In fact, I’m one of the very few who don’t like going broad. My aversion to a US trip is born out of mine and others experience. Let me tell you what happened to my cousin Indu.Indu was fascinated by America ever since our uncle brought us some Wrigley’s from there. A country which can make a chewing gum like that has to be great was Indu’s argument. Her sole ambition was to set foot on the Wrigley land. She was even prepared to marry a dhobhi from America to get there. I did not have the heart to ask her id there were dhobhis in America and why would he come to India to seek a bride.
Anyway, Indu’s dream came true, except that she had to settle for an engineer instead. The engineer jetted back to USA and Indu started getting ready to join him. But she hadn’t bargained for the jostling crowds at the passport office and the gruelling questions at the consulate. It took six months for both countries to decide she was an innocuous person with a respectable earning man, prepared to call her his wife, before giving her the green signal. But there was more to come. Her husband’s ‘maasi’ wanted her to carry a kilo of dried green chillies stuffed with curd and masala, for her son in Louisiana; her husband’s jethani handed over a packet of ‘Bakharwadi’ for her brother in New Jersey; her mother-in-law’s ‘nanand’ dumped a two kilo gunny bag of Kashmiri Rajma to be passed on to her childhood friend in Denver; Mrs.Iyer, the next door neighbour for three decades, begged her to take some ‘sambhar’ powder, a packet of instant ‘idli’ mix and a few papads for her granddaughter in Buffalo; Mrs Shetty couldn’t be refused .After all , she had changed Indu’s nappies so often-she only wanted to send a small packet of ‘Shikkai’ powder for her daughter in Washington as she hated shampoos.
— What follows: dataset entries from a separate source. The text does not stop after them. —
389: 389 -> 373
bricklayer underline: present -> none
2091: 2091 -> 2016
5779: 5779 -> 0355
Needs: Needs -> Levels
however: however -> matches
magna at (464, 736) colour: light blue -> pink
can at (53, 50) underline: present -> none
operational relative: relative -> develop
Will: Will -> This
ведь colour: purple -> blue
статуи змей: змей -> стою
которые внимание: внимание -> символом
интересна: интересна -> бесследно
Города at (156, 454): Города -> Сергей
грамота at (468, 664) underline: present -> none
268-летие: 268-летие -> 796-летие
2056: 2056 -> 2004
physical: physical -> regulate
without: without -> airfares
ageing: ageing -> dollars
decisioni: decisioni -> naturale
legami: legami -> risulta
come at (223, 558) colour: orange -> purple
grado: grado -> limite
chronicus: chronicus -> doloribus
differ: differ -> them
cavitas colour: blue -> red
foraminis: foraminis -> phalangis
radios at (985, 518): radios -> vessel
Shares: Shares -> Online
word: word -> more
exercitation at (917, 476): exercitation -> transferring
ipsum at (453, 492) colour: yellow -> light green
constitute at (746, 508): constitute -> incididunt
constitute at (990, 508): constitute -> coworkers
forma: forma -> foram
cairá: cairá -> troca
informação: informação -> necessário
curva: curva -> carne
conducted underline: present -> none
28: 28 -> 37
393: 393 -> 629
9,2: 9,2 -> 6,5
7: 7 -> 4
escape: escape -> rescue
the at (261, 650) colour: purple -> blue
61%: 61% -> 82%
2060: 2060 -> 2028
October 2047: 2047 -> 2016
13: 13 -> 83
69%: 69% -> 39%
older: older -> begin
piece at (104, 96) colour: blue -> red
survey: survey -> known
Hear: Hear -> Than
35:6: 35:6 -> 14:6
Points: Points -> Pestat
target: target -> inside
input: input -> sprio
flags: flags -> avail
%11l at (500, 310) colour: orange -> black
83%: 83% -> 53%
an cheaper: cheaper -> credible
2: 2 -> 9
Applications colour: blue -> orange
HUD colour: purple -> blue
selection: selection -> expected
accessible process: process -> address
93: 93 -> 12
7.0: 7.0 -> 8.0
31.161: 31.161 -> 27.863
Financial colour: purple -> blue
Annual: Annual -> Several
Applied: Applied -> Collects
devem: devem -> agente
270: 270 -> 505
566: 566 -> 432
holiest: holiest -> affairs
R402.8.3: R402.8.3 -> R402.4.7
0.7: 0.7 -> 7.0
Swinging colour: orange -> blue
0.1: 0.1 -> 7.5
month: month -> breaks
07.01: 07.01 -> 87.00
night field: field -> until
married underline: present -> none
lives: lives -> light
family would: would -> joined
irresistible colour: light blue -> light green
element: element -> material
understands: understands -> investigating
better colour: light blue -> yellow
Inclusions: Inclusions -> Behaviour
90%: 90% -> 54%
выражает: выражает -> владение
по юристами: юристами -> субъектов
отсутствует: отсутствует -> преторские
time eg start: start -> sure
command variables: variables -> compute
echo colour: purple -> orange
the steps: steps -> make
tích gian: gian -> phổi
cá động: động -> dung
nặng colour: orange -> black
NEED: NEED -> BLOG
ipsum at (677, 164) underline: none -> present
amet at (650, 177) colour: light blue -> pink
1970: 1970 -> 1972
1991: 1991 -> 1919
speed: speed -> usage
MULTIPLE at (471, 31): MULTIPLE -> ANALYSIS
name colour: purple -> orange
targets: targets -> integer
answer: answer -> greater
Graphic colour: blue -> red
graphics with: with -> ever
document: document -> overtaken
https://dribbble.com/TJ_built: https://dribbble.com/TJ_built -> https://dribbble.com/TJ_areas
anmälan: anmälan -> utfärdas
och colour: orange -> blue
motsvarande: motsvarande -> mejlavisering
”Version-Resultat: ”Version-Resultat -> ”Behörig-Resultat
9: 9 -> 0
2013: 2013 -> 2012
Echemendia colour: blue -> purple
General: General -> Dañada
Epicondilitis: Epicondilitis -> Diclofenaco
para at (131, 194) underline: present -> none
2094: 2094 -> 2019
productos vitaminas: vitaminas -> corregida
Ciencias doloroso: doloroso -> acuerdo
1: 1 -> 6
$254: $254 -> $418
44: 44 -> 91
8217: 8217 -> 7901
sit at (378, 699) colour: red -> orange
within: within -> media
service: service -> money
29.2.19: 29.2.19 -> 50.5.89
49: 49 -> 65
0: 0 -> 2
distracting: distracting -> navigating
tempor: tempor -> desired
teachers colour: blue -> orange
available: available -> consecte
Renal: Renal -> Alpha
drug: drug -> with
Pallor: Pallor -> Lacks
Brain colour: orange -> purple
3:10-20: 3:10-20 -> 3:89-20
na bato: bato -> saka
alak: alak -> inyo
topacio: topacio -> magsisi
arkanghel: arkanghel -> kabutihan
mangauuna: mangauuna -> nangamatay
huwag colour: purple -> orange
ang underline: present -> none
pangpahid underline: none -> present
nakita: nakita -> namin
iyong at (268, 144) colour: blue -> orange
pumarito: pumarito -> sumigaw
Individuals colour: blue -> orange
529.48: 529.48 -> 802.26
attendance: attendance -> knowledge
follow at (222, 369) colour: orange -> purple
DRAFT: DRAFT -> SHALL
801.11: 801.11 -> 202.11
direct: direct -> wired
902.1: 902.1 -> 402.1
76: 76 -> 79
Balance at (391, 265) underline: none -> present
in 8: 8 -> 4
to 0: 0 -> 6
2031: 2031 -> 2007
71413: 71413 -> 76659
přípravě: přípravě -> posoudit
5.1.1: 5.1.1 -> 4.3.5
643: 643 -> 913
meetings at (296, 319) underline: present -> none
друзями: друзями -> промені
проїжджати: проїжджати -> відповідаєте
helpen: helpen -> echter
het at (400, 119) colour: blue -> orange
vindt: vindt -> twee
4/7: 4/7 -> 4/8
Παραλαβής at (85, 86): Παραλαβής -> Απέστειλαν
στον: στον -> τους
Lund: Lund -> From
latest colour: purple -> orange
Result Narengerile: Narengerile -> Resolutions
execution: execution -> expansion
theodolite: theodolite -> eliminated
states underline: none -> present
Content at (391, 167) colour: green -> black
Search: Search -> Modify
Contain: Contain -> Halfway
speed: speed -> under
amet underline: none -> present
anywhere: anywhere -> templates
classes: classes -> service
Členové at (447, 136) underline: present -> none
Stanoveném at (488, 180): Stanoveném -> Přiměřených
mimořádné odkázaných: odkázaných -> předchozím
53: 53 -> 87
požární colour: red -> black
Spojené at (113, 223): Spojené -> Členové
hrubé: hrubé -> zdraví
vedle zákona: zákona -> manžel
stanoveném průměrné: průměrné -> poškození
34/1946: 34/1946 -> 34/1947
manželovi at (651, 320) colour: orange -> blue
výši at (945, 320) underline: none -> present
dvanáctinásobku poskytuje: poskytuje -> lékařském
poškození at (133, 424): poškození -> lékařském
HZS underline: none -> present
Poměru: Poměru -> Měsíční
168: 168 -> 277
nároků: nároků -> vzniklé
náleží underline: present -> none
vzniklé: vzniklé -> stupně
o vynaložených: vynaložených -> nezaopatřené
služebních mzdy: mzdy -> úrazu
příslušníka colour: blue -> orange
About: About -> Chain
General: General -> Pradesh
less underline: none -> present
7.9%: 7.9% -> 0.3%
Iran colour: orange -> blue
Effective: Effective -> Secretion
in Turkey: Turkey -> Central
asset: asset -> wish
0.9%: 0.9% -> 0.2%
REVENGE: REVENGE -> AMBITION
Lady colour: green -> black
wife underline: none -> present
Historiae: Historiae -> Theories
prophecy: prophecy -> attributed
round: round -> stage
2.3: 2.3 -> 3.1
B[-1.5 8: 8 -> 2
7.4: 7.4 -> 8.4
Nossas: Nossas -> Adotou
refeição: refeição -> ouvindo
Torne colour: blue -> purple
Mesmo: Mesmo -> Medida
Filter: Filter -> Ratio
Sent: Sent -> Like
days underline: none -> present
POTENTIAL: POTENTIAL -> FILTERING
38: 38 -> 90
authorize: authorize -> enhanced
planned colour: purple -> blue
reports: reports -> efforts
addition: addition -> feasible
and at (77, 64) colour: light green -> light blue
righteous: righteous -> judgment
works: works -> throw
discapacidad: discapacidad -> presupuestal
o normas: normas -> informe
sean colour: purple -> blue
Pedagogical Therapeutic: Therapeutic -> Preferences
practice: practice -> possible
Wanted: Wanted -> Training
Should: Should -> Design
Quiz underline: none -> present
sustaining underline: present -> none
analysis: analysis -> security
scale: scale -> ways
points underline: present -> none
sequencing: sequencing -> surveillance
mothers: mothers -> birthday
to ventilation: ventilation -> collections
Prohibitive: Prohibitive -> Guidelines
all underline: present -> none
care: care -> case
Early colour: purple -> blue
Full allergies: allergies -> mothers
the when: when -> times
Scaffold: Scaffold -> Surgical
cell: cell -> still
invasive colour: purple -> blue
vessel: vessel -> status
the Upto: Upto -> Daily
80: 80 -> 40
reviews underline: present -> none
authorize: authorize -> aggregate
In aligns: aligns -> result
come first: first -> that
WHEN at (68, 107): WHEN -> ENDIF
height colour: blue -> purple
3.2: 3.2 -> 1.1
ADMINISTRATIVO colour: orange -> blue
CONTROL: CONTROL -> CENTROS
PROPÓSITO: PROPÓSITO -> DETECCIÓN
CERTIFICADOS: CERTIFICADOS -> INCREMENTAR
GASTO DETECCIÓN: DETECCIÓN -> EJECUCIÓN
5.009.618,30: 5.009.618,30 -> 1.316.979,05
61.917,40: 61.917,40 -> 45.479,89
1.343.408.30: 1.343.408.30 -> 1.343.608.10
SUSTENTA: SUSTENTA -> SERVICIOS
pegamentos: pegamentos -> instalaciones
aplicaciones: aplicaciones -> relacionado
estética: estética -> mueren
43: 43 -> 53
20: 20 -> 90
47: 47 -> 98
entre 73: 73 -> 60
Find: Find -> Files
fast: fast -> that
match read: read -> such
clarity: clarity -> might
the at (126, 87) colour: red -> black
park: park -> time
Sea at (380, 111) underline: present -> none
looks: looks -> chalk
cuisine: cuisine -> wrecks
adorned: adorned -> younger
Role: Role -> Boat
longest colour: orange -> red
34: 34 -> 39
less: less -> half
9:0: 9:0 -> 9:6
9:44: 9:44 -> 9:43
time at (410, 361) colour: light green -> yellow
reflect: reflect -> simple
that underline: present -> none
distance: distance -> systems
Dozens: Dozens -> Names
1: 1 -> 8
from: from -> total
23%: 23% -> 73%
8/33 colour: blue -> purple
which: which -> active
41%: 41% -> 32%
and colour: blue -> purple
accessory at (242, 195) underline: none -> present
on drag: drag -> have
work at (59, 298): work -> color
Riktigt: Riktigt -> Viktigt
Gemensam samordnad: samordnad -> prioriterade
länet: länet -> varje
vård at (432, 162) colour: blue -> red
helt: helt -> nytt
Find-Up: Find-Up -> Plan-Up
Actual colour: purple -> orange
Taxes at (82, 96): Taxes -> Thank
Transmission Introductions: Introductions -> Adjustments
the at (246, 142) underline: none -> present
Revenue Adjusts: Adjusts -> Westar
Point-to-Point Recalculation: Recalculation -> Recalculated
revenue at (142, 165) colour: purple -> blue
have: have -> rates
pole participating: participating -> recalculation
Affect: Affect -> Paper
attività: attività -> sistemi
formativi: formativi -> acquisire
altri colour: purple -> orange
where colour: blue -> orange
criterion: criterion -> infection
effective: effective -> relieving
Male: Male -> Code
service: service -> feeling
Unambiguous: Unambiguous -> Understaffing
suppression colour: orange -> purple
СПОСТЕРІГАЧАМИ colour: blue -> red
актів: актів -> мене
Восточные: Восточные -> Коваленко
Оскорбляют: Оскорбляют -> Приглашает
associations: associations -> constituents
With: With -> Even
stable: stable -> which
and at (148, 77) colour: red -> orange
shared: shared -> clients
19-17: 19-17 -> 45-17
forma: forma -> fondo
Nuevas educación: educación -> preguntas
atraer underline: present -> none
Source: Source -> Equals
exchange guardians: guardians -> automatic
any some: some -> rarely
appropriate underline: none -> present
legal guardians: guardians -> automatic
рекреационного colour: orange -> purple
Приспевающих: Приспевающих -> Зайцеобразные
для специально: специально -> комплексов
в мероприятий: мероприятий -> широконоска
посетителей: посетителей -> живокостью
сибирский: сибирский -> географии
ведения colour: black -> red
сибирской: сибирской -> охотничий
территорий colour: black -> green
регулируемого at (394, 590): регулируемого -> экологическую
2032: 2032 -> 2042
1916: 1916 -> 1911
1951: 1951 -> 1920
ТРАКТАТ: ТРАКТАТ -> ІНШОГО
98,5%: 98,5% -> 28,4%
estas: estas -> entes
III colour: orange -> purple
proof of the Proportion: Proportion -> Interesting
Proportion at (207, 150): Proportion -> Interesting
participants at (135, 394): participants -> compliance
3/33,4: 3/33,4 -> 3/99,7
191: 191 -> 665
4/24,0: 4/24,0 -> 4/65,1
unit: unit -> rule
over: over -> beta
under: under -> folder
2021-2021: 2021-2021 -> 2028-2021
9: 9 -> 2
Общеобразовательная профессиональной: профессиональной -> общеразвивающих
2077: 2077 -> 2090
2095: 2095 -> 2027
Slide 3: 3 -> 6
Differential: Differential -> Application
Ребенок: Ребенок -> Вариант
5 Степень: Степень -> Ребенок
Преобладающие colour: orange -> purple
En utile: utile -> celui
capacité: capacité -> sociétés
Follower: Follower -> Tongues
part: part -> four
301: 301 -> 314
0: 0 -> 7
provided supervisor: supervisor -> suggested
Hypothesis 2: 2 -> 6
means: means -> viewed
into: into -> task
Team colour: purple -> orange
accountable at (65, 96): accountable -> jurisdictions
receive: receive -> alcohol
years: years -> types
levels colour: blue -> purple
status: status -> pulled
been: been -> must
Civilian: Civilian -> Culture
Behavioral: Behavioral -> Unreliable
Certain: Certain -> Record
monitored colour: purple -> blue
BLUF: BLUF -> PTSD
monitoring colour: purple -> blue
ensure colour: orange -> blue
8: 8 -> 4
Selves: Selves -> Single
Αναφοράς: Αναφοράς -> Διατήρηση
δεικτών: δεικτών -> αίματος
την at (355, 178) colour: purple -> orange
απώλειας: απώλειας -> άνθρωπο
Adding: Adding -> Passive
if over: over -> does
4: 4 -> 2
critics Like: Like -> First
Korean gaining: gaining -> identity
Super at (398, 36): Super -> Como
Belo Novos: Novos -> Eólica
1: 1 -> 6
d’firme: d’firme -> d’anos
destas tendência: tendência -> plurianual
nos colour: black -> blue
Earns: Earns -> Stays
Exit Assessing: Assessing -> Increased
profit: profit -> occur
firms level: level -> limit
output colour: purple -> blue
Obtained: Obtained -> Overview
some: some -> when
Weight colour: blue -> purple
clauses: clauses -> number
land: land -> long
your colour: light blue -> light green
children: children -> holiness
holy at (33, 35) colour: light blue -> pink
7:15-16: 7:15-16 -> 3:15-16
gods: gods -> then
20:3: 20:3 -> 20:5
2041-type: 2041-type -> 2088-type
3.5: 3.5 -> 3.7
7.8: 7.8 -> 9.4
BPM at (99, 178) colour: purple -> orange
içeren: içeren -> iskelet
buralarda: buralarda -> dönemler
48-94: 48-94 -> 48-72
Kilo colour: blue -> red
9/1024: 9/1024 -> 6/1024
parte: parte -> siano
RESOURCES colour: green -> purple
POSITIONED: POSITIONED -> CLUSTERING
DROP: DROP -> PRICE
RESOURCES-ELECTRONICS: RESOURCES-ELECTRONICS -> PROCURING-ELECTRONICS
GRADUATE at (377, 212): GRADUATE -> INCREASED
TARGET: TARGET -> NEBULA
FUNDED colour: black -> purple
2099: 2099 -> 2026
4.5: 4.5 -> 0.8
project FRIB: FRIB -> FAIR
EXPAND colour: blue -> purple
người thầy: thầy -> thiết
By the time Indu got all these packed, her suitcase smelt like a looted department store. With a philosophical air, she accepted this. You can’t go to Heaven without doing a couple of good deeds, was her argument. Then came the time for her departure. At the Bangalore airport, the security check was particularly rigid and they opened up the carefully packed ‘bakharwadi’ and stuffed chilli packets. The poor girl stoically bore the inspection.
At the International airport in Bombay, the handle of her suitcase snapped and she found a gaping hole in her bag from where some nimble fingered guy had filched the hundred bucks meant for airport tax. The flight being at such an unearthly hour, her friends and relatives .wished her bon voyage on the telephone before she left home. When she reached Kennedy airport, I believe, she fell into her husband’s arms and wept, vowing never to travel to USA. It took him quite a time to convince her that she had arrived!
My aunt just called to ask me if I know anyone going to USA so that she can send some mango pickles to Indu. .Even if they are all available in Indian Stores, nothing like goodies from mera Bharat mahan!!